Some training and expertise is needed to operate CyMap, and the team has developed software to help researchers follow the position of the cells. ‘The output is a 2D image of a diffraction pattern and it doesn’t take a particularly large amount of skill to recognise it,’ he said. ‘One output is essentially a movie; another type uses image processing routines to produce a set of coordinates that can be displayed on a screen, making the dimension and the path of the cells more clear.’
In short, Vojnovic concluded: ‘CyMap has two real advantages: it’s dirt cheap and it’s dirt simple.’
Medical and healthcare
The other shortlisted candidates in this category were:
POLYMER COATINGS TO CONTROL IN-STENT RESTENOSIS
Stents — tiny wire cages used as scaffolding to re-open blocked blood vessels — save lives, but they can also lead to further blockages, as the structures can encourage the growth of smooth muscle cells that narrow the vessel. Specialists at Liverpool University have worked with Biomer to develop a test for polymer materials that could be used for stents, to determine whether they inhibit smooth muscle growth and stimulate the development of healthy blood-vessel lining.

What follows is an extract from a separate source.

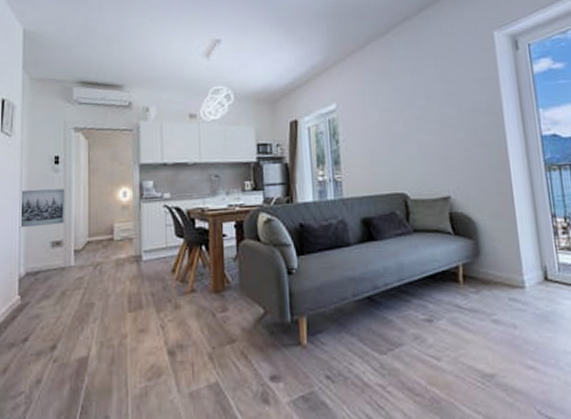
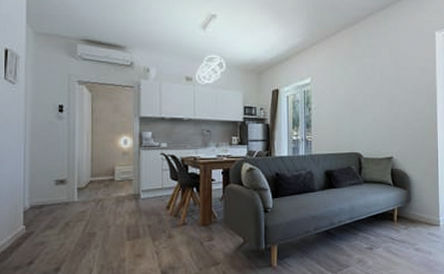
wall art: present [19,188,65,228] -> none [23,133,69,167]

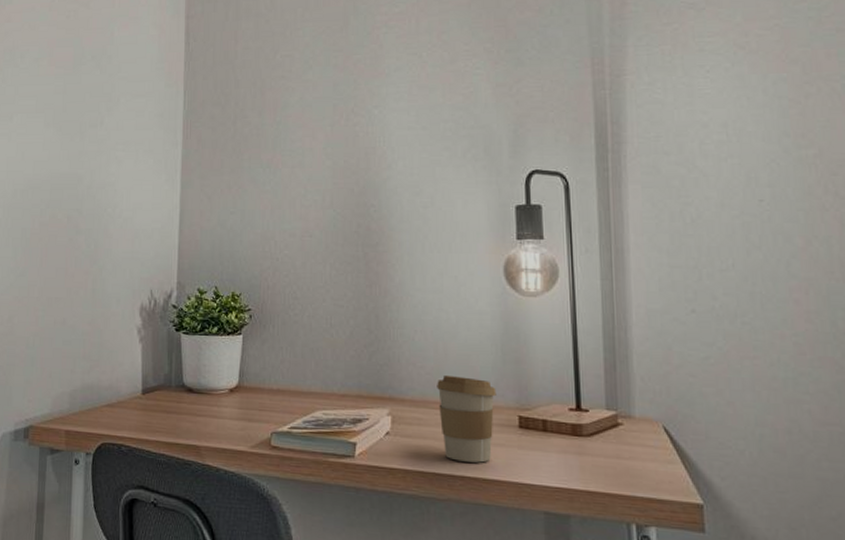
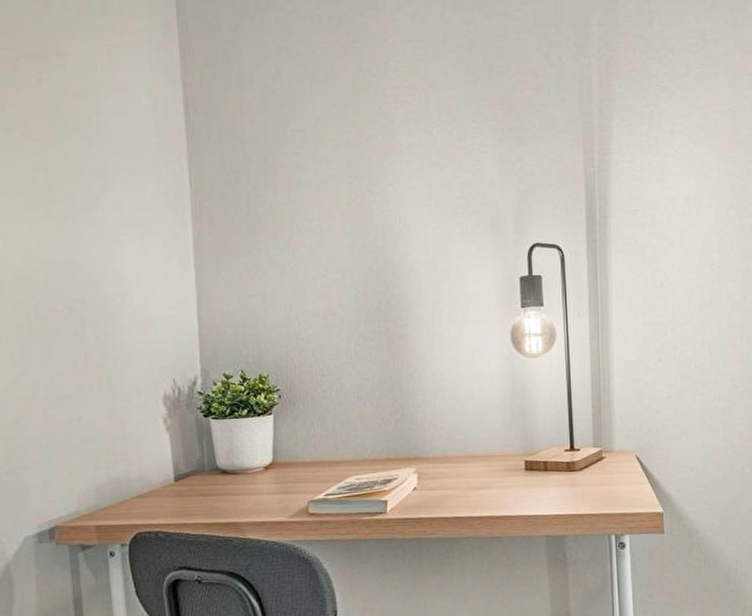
coffee cup: present [437,374,497,463] -> none [456,432,506,505]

DEVELOPMENT OF LARGE BEARING HIP REPLACEMENTS
Southampton University/Finsbury Developments
Southampton’s bioengineering department has developed a prosthetic hip joint composed from a titanium cup, which can integrate with bone, lined with a thin ceramic insert that acts as a hard-wearing bearing against the head of the femur. The project used techniques from the aerospace industry to optimise the thickness of the ceramic shell, and developed a pre-assembly technique to reduce the risk of the prosthetic coming apart after implantation.